The evaluation framework provides functionalities required to configure, run and evaluate measurement runs in an automated fashion. Most important parts are management of measurement data and the automated calculation of required measurement runs to fulfil a given accuracy constraint such as confidence intervals.
Note: The framework is still work in progress and contains some bad design decisions and hacks, but I felt someone could be interested in it, because the idea is actually not bad.
Evaluating software manually is a really annoying process. First you start writing a tiny shell script which automates execution of certain measurement runs with different parameters. Then you gather the results and analyse them using visualisation software such as gnuplot or some spreadsheet processor. During analysis you see that the accuracy is too low, so you increase the number of measurement runs and restart your script, generate the graphs again and now you see that there is some misbehaviour you need to fix in your software. You fix it and because all measurements are now obsolete, you have to rerun and analyse all of them. Changing parameters changes accuracy too, so you might have to do this once again and then you see another problem and so on.
Because it is so annoying, you end up writing a whole bunch of scripts which automate most of the tasks, such as cleaning up and generating graphs for analysis. You did not intend these scripts to grow to this size which results in ugly, chaotic code which is not reusable. So, the next time you have to evaluate another software you either force yourself through your ugly scripts of the last evaluation or you start over from the scratch, which definitely costs you a lot of time again!
I simply got angry about this nerve wrecking process and started writing a framework which allows to automate the following tasks:
Note: The source code is poorly documented! Best way to start is to look into
the package org.cakelab.eval.mlatency
which contains the implementation
for a specific evaluation using mlatency
I developed on top of this framework.
The following sections provide a very basic user manual, which covers build,
configuration and running of the measurements and analysis of the results to
evaluate the memory/cache access latency in highly concurrent scenarios using
the mlatency
benchmarks.
> make
Results in bin/ef.jar
which contains the entire framework with the
main class to evaluate memory latency scenarios.
The test scenarios are for the most part defined in the source code (see src/org/cakelab/eval/mlatency/Main.java).
Parameters that might change depending on the evaluated runtime environment or required accuracy can be configured in "ef.cfg" located in the current directory during execution (pwd).
"ef.cfg" contains a JSON object with the following members:
type | name | description |
int[] | numThreads | A JSON array with the amount of threads to be iterated through for each measurement scenario.
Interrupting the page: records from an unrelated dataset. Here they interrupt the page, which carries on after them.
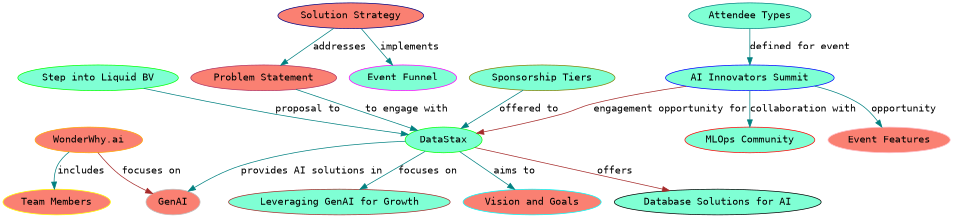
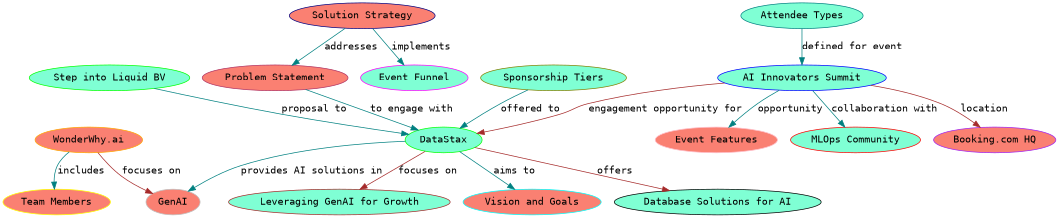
  digraph {
    fontname="DejaVu Sans Mono"
    node [fillcolor=aquamarine fontname="DejaVu Sans Mono" style=filled]
    edge [color=teal fontname="DejaVu Sans Mono"]
    n1 [color=blue label="AI Innovators Summit"]
    n2 [color=green label=DataStax]
    n3 [color=red label="MLOps Community"]
+   n4 [color=purple fillcolor=salmon label="Booking.com HQ"]
    n5 [color=pink fillcolor=salmon label="Event Features"]
    n6 [color=grey fillcolor=salmon label=GenAI]
    n7 [color=black label="Database Solutions for AI"]
    n8 [color=brown label="Leveraging GenAI for Growth"]
    n9 [color=cyan fillcolor=salmon label="Vision and Goals"]
    n10 [color=orange fillcolor=salmon label="WonderWhy.ai"]
    n11 [color=yellow fillcolor=salmon label="Team Members"]
    n12 [color=magenta label="Event Funnel"]
    n13 [color=lime label="Step into Liquid BV"]
    n14 [color=maroon fillcolor=salmon label="Problem Statement"]
    n15 [color=navy fillcolor=salmon label="Solution Strategy"]
    n16 [color=olive label="Sponsorship Tiers"]
    n17 [color=teal label="Attendee Types"]
    n1 -> n2 [color=brown label="engagement opportunity for"]
    n1 -> n3 [label="collaboration with"]
+   n1 -> n4 [color=brown label=location]
    n1 -> n5 [label=opportunity]
    n2 -> n6 [label="provides AI solutions in"]
    n2 -> n7 [color=brown label=offers]
-   n2 -> n8 [label="focuses on"]
+   n2 -> n8 [color=brown label="focuses on"]
    n2 -> n9 [label="aims to"]
    n10 -> n6 [color=brown label="focuses on"]
    n10 -> n11 [label=includes]
    n13 -> n2 [label="proposal to"]
    n14 -> n2 [label="to engage with"]
    n15 -> n12 [label=implements]
    n15 -> n14 [label=addresses]
    n16 -> n2 [label="offered to"]
    n17 -> n1 [label="defined for event"]
  }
Example: numThreads : [1,2,4,8], will iterate over runs with 1, 2, 4 and 8 threads. |
int | minRuns | The minimum runs (int) required for a scenario before the evaluation frameworks is allowed to stop repeating measurements for the scenario based on the achieved accuracy. |
float | accuracy | The requested accuracy of measurements depending on the applied constraint. Per default it is a confidence interval. |
string | executable | The path to the benchmarks executable (mlatency in our
case). |
string | outdir | The location of the output directory to receive all data from the evaluation. |
To run the evaluation framework controlling the scenarios for mlatency
type:
> java -jar ef.jar
The output directory contains all measurement results and generated plots.
data
: All raw data received from the benchmark in each measurement run. Data
contains sub-directories for each different configuration of the
benchmark. The name of each sub-directory consists of the set of all
command line arguments provided to the benchmark. Inside each sub-
directory is one sub-directory for each particular measurement run
with this configuration. Names of those sub-directories consist of a
timestamp of the single measurement run. Each of those sub-directories
contains the output of the benchmark received via stdout and stderr.
Raw data from a particular measurement run can be used to evaluate
different scenarios (see below).
results
: This directory contains gathered results for given scenarios. For
each evaluated scenario exists one sub-directory with the name of the
scenario. The results are statistics determined from the raw data received
through the measurement runs (see above). A scenario can contain
results from measurement runs with different configurations (e.g.
number of threads). In our case it contains the averages for readers
(readers.result) writers (writers.result) separated and both together
(avg.result). The content of the result files depends on the scenario
and the evaluation goal. In most cases it contains the number of
threads in the first column and the determined average in the
following column. In other cases the first column contains the amount of
memory accessed.
plots
: This directory contains the gnuplot scripts to generate graphs from
files given in the results directory for the different scenarios. Use
> gnuplot <script>.demto generate the graph.